How to photograph lightning

Lightning is one of my favorite natural subjects to photograph. It's very rewarding to capture a detailed bolt without overexposing the image.

If you would like to photograph lightning, first make sure you are in a safe place. The safest place is outside of the storm itself, but if you happen to be caught in the storm, use your best judgment and stay away from large objects such as trees, power lines, and anything else that might attract a lightning bolt. Also, make sure you're not the tallest object around.

You'll need to use a tripod and shoot long exposure shots anywhere from 2-30 seconds. If either the lightning or sky is too bright, consider using a Neutral Density filter to decrease the amount of light entering your lens. Use manual focus and set it to infinity. Practice doing this before you're in the middle of the storm. Play with the aperture settings to meet your situation. You may find that a wide open aperture is best, but that might over expose your shot if they're blasting close by.

Use your shortest focal length so that you're covering more sky, and don't be afraid to continually have a picture in the works.
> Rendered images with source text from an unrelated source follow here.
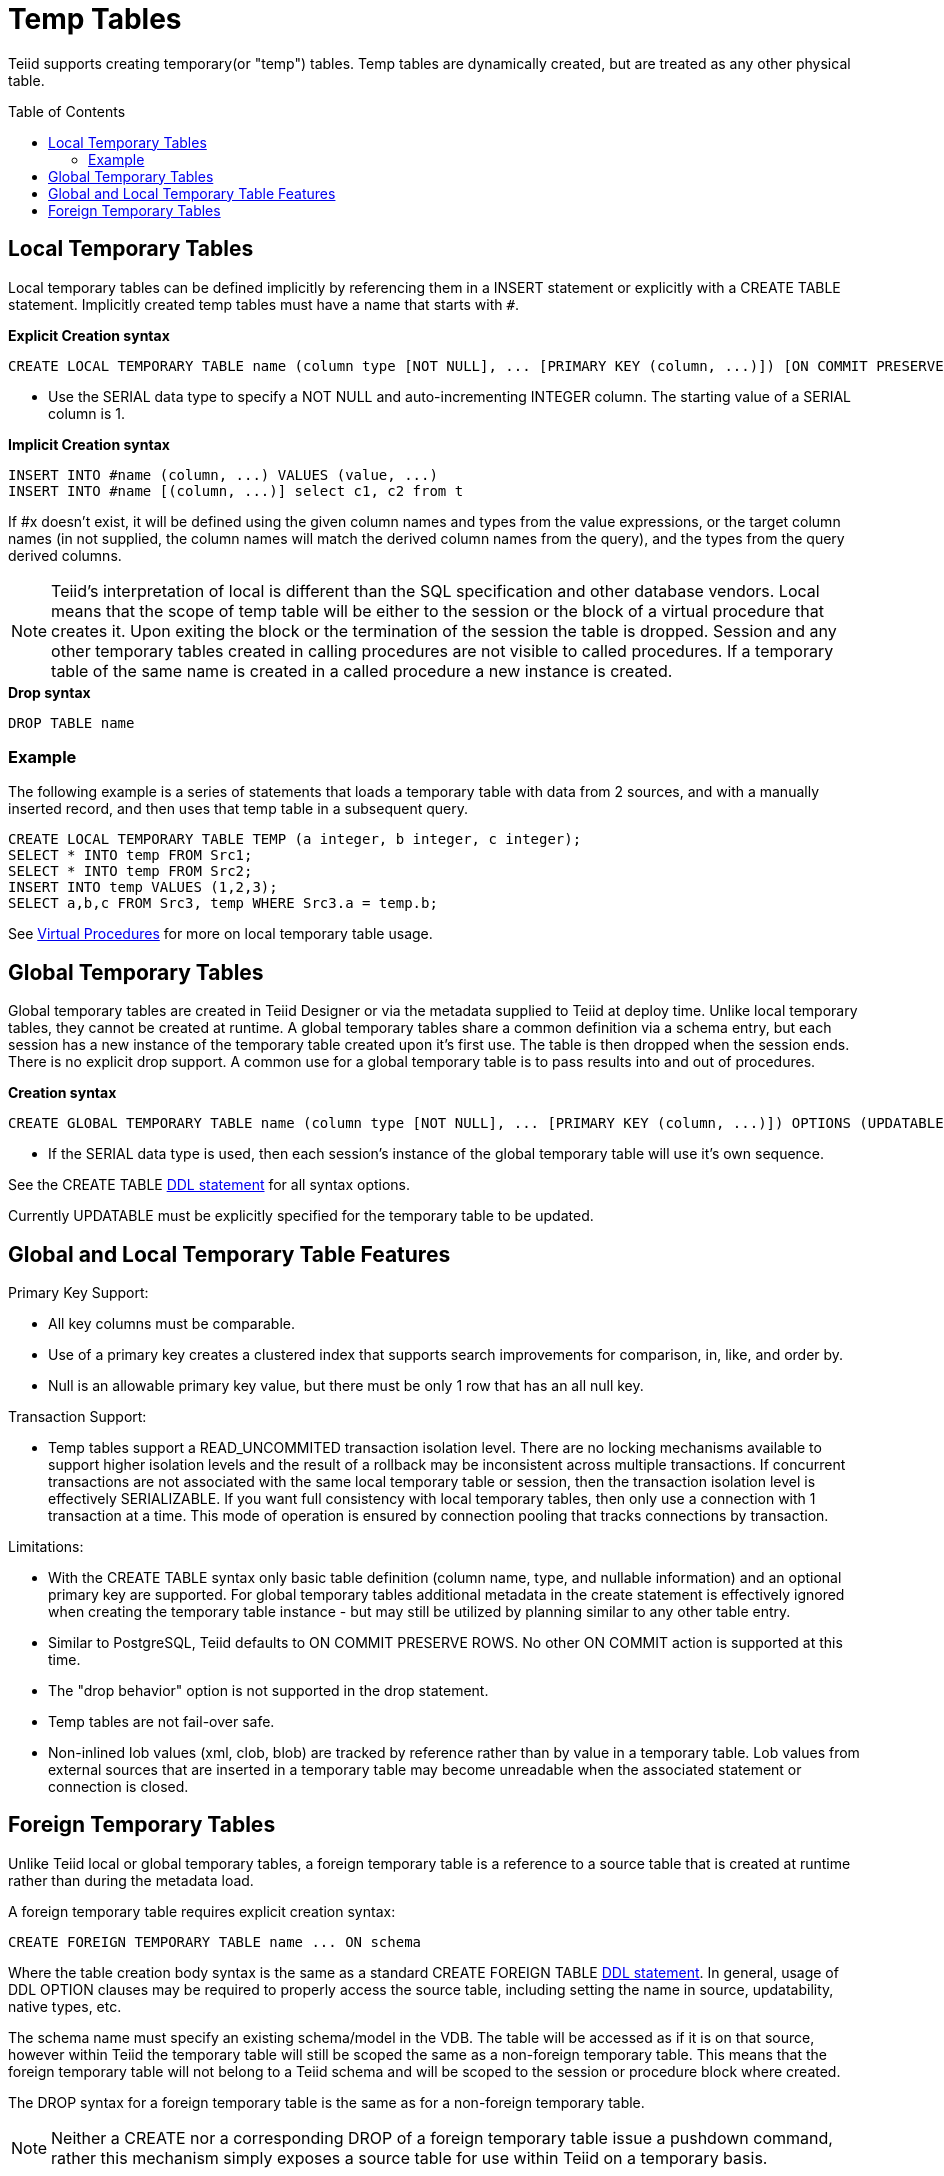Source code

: 
= Temp Tables
:toc: manual
:toc-placement: preamble

Teiid supports creating temporary(or "temp") tables. Temp tables are dynamically created, but are treated as any other physical table.

== Local Temporary Tables

Local temporary tables can be defined implicitly by referencing them in a INSERT statement or explicitly with a CREATE TABLE statement. Implicitly created temp tables must have a name that starts with `#`.

[source,sql]
.*Explicit Creation syntax*
----
CREATE LOCAL TEMPORARY TABLE name (column type [NOT NULL], ... [PRIMARY KEY (column, ...)]) [ON COMMIT PRESERVE ROWS]
----

* Use the SERIAL data type to specify a NOT NULL and auto-incrementing INTEGER column. The starting value of a SERIAL column is 1.

[source,sql]
.*Implicit Creation syntax*
----
INSERT INTO #name (column, ...) VALUES (value, ...) 
INSERT INTO #name [(column, ...)] select c1, c2 from t
----

If #x doesn’t exist, it will be defined using the given column names and types from the value expressions, or the target column names (in not supplied, the column names will match the derived column names from the query), and the types from the query derived columns.

NOTE: Teiid’s interpretation of local is different than the SQL specification and other database vendors. Local means that the scope of temp table will be either to the session or the block of a virtual procedure that creates it. Upon exiting the block or the termination of the session the table is dropped. Session and any other temporary tables created in calling procedures are not visible to called procedures. If a temporary table of the same name is created in a called procedure a new instance is created.

[source,sql]
.*Drop syntax*
----
DROP TABLE name
----

=== Example

The following example is a series of statements that loads a temporary table with data from 2 sources, and with a manually inserted record, and then uses that temp table in a subsequent query.

[source,sql]
----
CREATE LOCAL TEMPORARY TABLE TEMP (a integer, b integer, c integer); 
SELECT * INTO temp FROM Src1; 
SELECT * INTO temp FROM Src2; 
INSERT INTO temp VALUES (1,2,3); 
SELECT a,b,c FROM Src3, temp WHERE Src3.a = temp.b; 
----

See link:Virtual_Procedures.adoc[Virtual Procedures] for more on local temporary table usage.

== Global Temporary Tables

Global temporary tables are created in Teiid Designer or via the metadata supplied to Teiid at deploy time. Unlike local temporary tables, they cannot be created at runtime. A global temporary tables share a common definition via a schema entry, but each session has a new instance of the temporary table created upon it’s first use. The table is then dropped when the session ends. There is no explicit drop support. A common use for a global temporary table is to pass results into and out of procedures.

[source,sql]
.*Creation syntax*
----
CREATE GLOBAL TEMPORARY TABLE name (column type [NOT NULL], ... [PRIMARY KEY (column, ...)]) OPTIONS (UPDATABLE 'true')
----

* If the SERIAL data type is used, then each session’s instance of the global temporary table will use it’s own sequence.

See the CREATE TABLE link:DDL_Metadata.html[DDL statement] for all syntax options.

Currently UPDATABLE must be explicitly specified for the temporary table to be updated.

== Global and Local Temporary Table Features

Primary Key Support:

* All key columns must be comparable.
* Use of a primary key creates a clustered index that supports search improvements for comparison, in, like, and order by.
* Null is an allowable primary key value, but there must be only 1 row that has an all null key.

Transaction Support:

* Temp tables support a READ_UNCOMMITED transaction isolation level. There are no locking mechanisms available to support higher isolation levels and the result of a rollback may be inconsistent across multiple transactions. If concurrent transactions are not associated with the same local temporary table or session, then the transaction isolation level is effectively SERIALIZABLE. If you want full consistency with local temporary tables, then only use a connection with 1 transaction at a time. This mode of operation is ensured by connection pooling that tracks connections by transaction.

Limitations:

* With the CREATE TABLE syntax only basic table definition (column name, type, and nullable information) and an optional primary key are supported. For global temporary tables additional metadata in the create statement is effectively ignored when creating the temporary table instance - but may still be utilized by planning similar to any other table entry.
* Similar to PostgreSQL, Teiid defaults to ON COMMIT PRESERVE ROWS. No other ON COMMIT action is supported at this time.
* The "drop behavior" option is not supported in the drop statement.
* Temp tables are not fail-over safe.
* Non-inlined lob values (xml, clob, blob) are tracked by reference rather than by value in a temporary table. Lob values from external sources that are inserted in a temporary table may become unreadable when the associated statement or connection is closed.

== Foreign Temporary Tables

Unlike Teiid local or global temporary tables, a foreign temporary table is a reference to a source table that is created at runtime rather than during the metadata load.

A foreign temporary table requires explicit creation syntax:

[source,sql]
----
CREATE FOREIGN TEMPORARY TABLE name ... ON schema
----

Where the table creation body syntax is the same as a standard CREATE FOREIGN TABLE link:DDL_Metadata.html[DDL statement]. In general, usage of DDL OPTION clauses may be required to properly access the source table, including setting the name in source, updatability, native types, etc.

The schema name must specify an existing schema/model in the VDB. The table will be accessed as if it is on that source, however within Teiid the temporary table will still be scoped the same as a non-foreign temporary table. This means that the foreign temporary table will not belong to a Teiid schema and will be scoped to the session or procedure block where created.

The DROP syntax for a foreign temporary table is the same as for a non-foreign temporary table.

NOTE: Neither a CREATE nor a corresponding DROP of a foreign temporary table issue a pushdown command, rather this mechanism simply exposes a source table for use within Teiid on a temporary basis.

There are two usage scenarios for a FOREIGN TEMPORARY TABLE. The first is to dynamically access additional tables on the source. The other is to replace the usage of a Teiid local temporary table for performance reasons. The usage pattern for the latter case would look like:

[source,sql]
----
//- create the source table
source.native("CREATE GLOBAL TEMPORARY TABLE name IF NOT EXISTS ... ON COMMIT DELETE ROWS");
//- bring the table into Teiid
CREATE FOREIGN TEMPORARY TABLE name ... OPTIONS (UPDATABLE true)
//- use the table
...
//- forget the table
DROP TABLE name
----

Note the usage of the native procedure to pass source specific CREATE ddl to the source. Teiid does not currently attempt to pushdown a source creation of a temporary table based upon the CREATE statement. Some other mechanism, such as the native procedure shown above, must be used to first create the table. Also note the table is explicitly marked as updatable, since DDL defined tables are not updatable by default.

The source’s handling of temporary tables must also be understood to make this work as intended. Sources that use the same GLOBAL table definition for all sessions while scoping the data to be session specific (such as Oracle) or sources that support session scoped temporary tables (such as PostgreSQL) will work if accessed under a transaction. A transaction is necessary because:

* the source on commit behavior (most likely DELETE ROWS or DROP) will ensure clean-up. Keep in mind that a Teiid drop does not issue a source command and is not guaranteed to occur (in some exception cases, loss of db connectivity, hard shutdown, etc.).
* the source pool when using track connections by transaction will ensure that multiple uses of that source by Teiid will use the same connection/session and thus the same temporary table and data.

TIP: Since Teiid does not yet support the ON COMMIT clause it’s important to consider that the source table ON COMMIT behavior will likely be different that the default, PRESERVE ROWS, for Teiid local temporary tables.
Last time I photographed lightning, I took 150 pictures and ended up with about 5 good ones.

If your camera is compatible with a remote, that's a good idea too. The picture will be even more steady because the camera can shake slightly when you press the shutter button. It will also allow you to have your camera set up in the right position, while you're somewhere safe. I recommend using a cover for your camera to keep it from getting wet.